This study addresses the susceptibility of large language models (LLMs) to physician inputs in clinical decision-making, which can either enhance diagnostic accuracy or introduce harmful biases, highlighting the inadequacy of current human-AI collaboration evaluation frameworks. The work proposes the first interactive assessment framework that integrates medical case studies with real physician-patient–AI dialogue data to systematically analyze the diagnostic behaviors of multiple LLMs under both expert and adversarial physician contexts. Leveraging multi-turn dialogue simulations, differential diagnosis consistency, WHO harm severity grading, and inference-time scaling, the study reveals a phenotypic spectrum of model responses ranging from compliant to obstinate. Results show that expert context increases the inclusion rate of correct diagnoses by an average of 20.4%, whereas adversarial context significantly degrades performance across 14 models. Inference-time scaling effectively reduces harmful outputs across all severity levels, and explicit uncertainty prompts improve diagnostic accuracy by 15 percentage points in adversarial scenarios.

Large language models (LLMs) are entering clinician workflows, yet evaluations rarely measure how clinician reasoning shapes model behavior during clinical interactions.
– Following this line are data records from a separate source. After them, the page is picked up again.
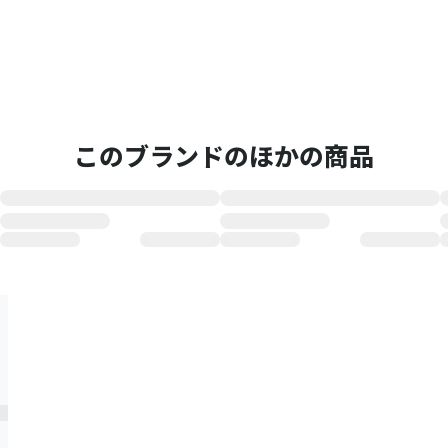
このブランドのほかの商品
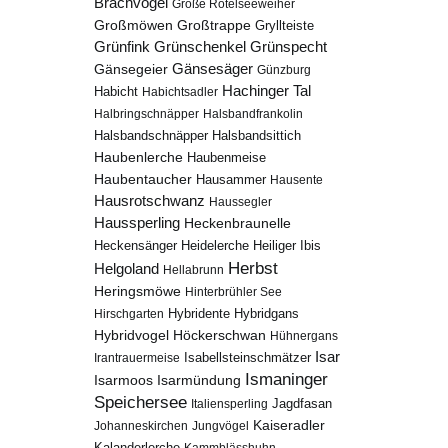
Brachvogel
Große Rötelseeweiher
Großmöwen
Großtrappe
Gryllteiste
Grünfink
Grünschenkel
Grünspecht
Gänsesäger
Gänsegeier
Günzburg
Hachinger Tal
Habicht
Habichtsadler
Halbringschnäpper
Halsbandfrankolin
Halsbandschnäpper
Halsbandsittich
Haubenlerche
Haubenmeise
Haubentaucher
Hausammer
Hausente
Hausrotschwanz
Haussegler
Haussperling
Heckenbraunelle
Heidelerche
Heiliger Ibis
Heckensänger
Herbst
Helgoland
Hellabrunn
Heringsmöwe
Hinterbrühler See
Hybridgans
Hirschgarten
Hybridente
Höckerschwan
Hybridvogel
Hühnergans
Isar
Isabellsteinschmätzer
Irantrauermeise
Ismaninger
Isarmündung
Isarmoos
Speichersee
Italiensperling
Jagdfasan
Kaiseradler
Johanneskirchen
Jungvögel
We combined 61 New England Journal of Medicine Case Records with 92 real-world clinician-AI interactions to evaluate 21 reasoning LLM variants across 8 frontier models on differential diagnosis generation and next step recommendations under three conditions: reasoning alone, after expert clinician context, and after adversarial clinician context. LLM-clinician concordance increased substantially after clinician exposure, with simulations sharing >=3 differential diagnosis items rising from 65.8% to 93.5% and >=3 next step recommendations from 20.3% to 53.8%. Expert context significantly improved correct final diagnosis inclusion across all 21 models (mean +20.4 percentage points), reflecting both reasoning improvement and passive content echoing, while adversarial context caused significant diagnostic degradation in 14 models (mean -5.4 percentage points). Multi-turn disagreement probes revealed distinct model phenotypes ranging from highly conformist to dogmatic, with adversarial arguments remaining a persistent vulnerability even for otherwise resilient models. Inference-time scaling reduced harmful echoing of clinician-introduced recommendations across WHO-defined harm severity tiers (relative reductions: 62.7% mild, 57.9% moderate, 76.3% severe, 83.5% death-tier). In GPT-4o experiments, explicit clinician uncertainty signals improved diagnostic performance after adversarial context (final diagnosis inclusion 27% to 42%) and reduced alignment with incorrect arguments by 21%. These findings establish a foundation for evaluating clinician-AI collaboration, introducing interactive metrics and mitigation strategies essential for safety and robustness.